# How to Upload a Dataset

1. First install the package, create an account and then authenticate.
```
> pip3 install hub
> hub register
> hub login
```

2. Then create your dataset
```python
from hub import tensor, dataset

images = tensor.from_array(np.zeros((4, 512, 512)))
labels = tensor.from_array(np.zeros((4, 512, 512)))

ds = dataset.from_tensors({"images": images, "labels": labels})
ds.store("username/dataset") # Upload
```


## Notes 

For small datasets that would fit into your RAM you can directly upload by converting a numpy array into hub tensor. For complete example please check [Uploading MNIST](https://github.com/activeloopai/Hub/blob/master/examples/mnist/upload.py) and [Uploading CIFAR](https://github.com/activeloopai/Hub/blob/master/examples/cifar/upload_cifar10.py)

For larger datasets you would need to define a dataset generator and apply the transformation iteratively. Please see an example below [Uploading COCO](https://github.com/activeloopai/Hub/blob/master/examples/coco/upload_coco2017.py).
Please pay careful attention to `meta(...)` function where you describe each tensor properties. Please pay careful attention providing full meta description including shape, dtype, dtag, chunk_shape etc.

## Dtag
For each tensor you would need to specify a dtag so that visualizer knows how draw it or transformations have context how to transform it.

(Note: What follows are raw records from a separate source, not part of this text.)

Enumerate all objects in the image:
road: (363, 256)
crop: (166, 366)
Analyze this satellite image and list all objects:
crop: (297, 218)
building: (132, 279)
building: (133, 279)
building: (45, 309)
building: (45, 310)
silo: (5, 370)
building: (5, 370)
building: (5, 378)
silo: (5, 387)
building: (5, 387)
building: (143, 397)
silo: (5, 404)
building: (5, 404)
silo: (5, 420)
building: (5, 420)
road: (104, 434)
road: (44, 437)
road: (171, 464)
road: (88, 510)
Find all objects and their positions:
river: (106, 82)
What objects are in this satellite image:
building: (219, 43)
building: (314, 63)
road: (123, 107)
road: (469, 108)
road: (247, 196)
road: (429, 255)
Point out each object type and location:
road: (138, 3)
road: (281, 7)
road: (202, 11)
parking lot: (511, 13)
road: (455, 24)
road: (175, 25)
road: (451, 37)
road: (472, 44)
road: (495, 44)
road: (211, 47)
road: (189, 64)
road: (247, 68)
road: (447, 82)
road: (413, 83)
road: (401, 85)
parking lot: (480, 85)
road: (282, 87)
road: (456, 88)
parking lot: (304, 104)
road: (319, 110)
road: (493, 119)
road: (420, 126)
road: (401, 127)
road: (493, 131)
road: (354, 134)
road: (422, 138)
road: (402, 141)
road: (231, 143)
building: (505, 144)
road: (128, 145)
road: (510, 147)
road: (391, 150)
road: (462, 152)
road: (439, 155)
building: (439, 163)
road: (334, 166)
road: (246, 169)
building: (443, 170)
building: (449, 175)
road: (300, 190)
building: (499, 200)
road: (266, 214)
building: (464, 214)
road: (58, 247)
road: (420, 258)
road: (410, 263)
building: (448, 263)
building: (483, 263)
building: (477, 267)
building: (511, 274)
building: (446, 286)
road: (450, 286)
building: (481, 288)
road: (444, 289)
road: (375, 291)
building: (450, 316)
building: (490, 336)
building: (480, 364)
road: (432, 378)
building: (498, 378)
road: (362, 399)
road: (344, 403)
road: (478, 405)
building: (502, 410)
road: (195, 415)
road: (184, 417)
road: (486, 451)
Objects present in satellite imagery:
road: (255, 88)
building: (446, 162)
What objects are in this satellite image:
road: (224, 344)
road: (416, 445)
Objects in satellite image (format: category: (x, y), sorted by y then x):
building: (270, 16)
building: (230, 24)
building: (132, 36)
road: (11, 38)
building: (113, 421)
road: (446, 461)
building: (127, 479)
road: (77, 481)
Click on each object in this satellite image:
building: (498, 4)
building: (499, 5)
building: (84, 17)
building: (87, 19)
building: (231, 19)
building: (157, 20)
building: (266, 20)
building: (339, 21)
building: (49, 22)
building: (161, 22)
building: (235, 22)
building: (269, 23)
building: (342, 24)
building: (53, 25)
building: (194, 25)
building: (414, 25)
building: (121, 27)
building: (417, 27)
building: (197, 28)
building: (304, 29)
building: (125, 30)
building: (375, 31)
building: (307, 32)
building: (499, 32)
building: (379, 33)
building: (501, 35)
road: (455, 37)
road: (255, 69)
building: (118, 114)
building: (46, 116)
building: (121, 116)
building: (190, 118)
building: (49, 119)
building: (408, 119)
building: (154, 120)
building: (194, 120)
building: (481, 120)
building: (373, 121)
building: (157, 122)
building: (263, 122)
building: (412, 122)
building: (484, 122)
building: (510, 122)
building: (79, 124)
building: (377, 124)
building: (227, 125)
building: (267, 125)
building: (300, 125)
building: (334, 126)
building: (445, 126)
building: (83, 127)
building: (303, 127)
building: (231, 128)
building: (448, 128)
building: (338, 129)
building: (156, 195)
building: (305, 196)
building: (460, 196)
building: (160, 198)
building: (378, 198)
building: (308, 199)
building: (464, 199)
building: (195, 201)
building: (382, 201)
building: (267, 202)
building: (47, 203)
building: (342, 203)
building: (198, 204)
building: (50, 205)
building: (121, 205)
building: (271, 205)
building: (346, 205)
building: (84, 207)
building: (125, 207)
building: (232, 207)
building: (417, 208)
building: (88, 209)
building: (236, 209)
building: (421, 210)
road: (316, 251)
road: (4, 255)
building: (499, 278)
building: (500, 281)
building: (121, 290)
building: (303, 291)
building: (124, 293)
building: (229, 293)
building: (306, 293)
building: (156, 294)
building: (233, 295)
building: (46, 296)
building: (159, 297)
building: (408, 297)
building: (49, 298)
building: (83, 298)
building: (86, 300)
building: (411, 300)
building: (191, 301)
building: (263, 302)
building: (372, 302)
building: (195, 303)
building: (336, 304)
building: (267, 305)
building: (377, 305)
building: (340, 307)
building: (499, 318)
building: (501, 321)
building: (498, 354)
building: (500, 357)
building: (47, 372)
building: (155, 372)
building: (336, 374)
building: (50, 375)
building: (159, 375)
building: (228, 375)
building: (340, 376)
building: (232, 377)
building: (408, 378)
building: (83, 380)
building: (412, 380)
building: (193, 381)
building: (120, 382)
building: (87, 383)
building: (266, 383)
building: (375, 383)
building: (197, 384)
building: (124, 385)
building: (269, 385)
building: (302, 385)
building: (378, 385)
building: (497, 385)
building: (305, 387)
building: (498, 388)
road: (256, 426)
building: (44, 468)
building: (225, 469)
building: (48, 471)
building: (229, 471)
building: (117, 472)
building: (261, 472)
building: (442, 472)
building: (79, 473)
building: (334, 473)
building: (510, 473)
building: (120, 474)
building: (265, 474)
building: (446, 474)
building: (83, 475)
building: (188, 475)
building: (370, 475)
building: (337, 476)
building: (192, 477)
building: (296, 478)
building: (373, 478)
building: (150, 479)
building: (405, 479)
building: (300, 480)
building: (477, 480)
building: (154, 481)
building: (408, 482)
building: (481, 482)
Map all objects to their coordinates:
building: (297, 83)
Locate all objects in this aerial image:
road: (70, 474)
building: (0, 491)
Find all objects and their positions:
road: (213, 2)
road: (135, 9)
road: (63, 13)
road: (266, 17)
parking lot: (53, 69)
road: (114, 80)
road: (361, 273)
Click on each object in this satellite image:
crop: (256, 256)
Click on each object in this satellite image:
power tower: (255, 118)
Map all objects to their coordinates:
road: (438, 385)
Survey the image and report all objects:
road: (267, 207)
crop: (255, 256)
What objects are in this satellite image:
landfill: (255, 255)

| Dtag          |      Shape      |  Types  |
|---------------|:---------------:|--------:|
| default       |    any array    |   any   |
| image         |    (width, height), (channel, width, height) or (width, height, channel)                  | int, float |
| text          |   used for label   | str or object  |
| box           |  [(4)]          |   int32   |
| mask          | (width, height) |    bool  |
| segmentation  | (width, height), (channel, width, height) or (width, height, channel)|   int  |
| video          |     (sequence, width, height, channel) or (sequence, channel, width, height)          |    int, float      |
| embedding      |               |          |
| tabular        |               |          |
| time    |               |          |
| event     |               |          |
| audio          |               |          |
| pointcloud    |               |          |
| landmark      |               |          |
| polygon        |               |          |
| mesh           |               |          |
| document       |               |          |



## Guidelines
1. Fork the github repo and create a folder under `examples/dataset`

2. Train a model using Pytorch

```python
import hub
import pytorch

ds = hub.load("username/dataset")
ds = ds.to_pytorch()

# Implement a training loop for the dataset in pytorch
...
```

3. Train a model using Tensorflow 

```python
import hub
import tensorflow

ds = hub.load("username/dataset")
ds = ds.to_tensorflow()

# Implement a training loop for the dataset in tensorflow
...
```

4. Make sure visualization works perfectly at [app.activeloop.ai](https://app.activeloop.ai)

## Final Checklist
So here is the checklist, the pull request.
-  [ ] Accessible using the sdk
-  [ ] Trainable on Tensorflow
-  [ ] Trainable on PyTorch 
-  [ ] Visualizable at [app.activeloop.ai](https://app.activeloop.ai)
-  [ ] Pull Request merged into master

## Issues

If you spot any trouble or have any question, please open a github issue.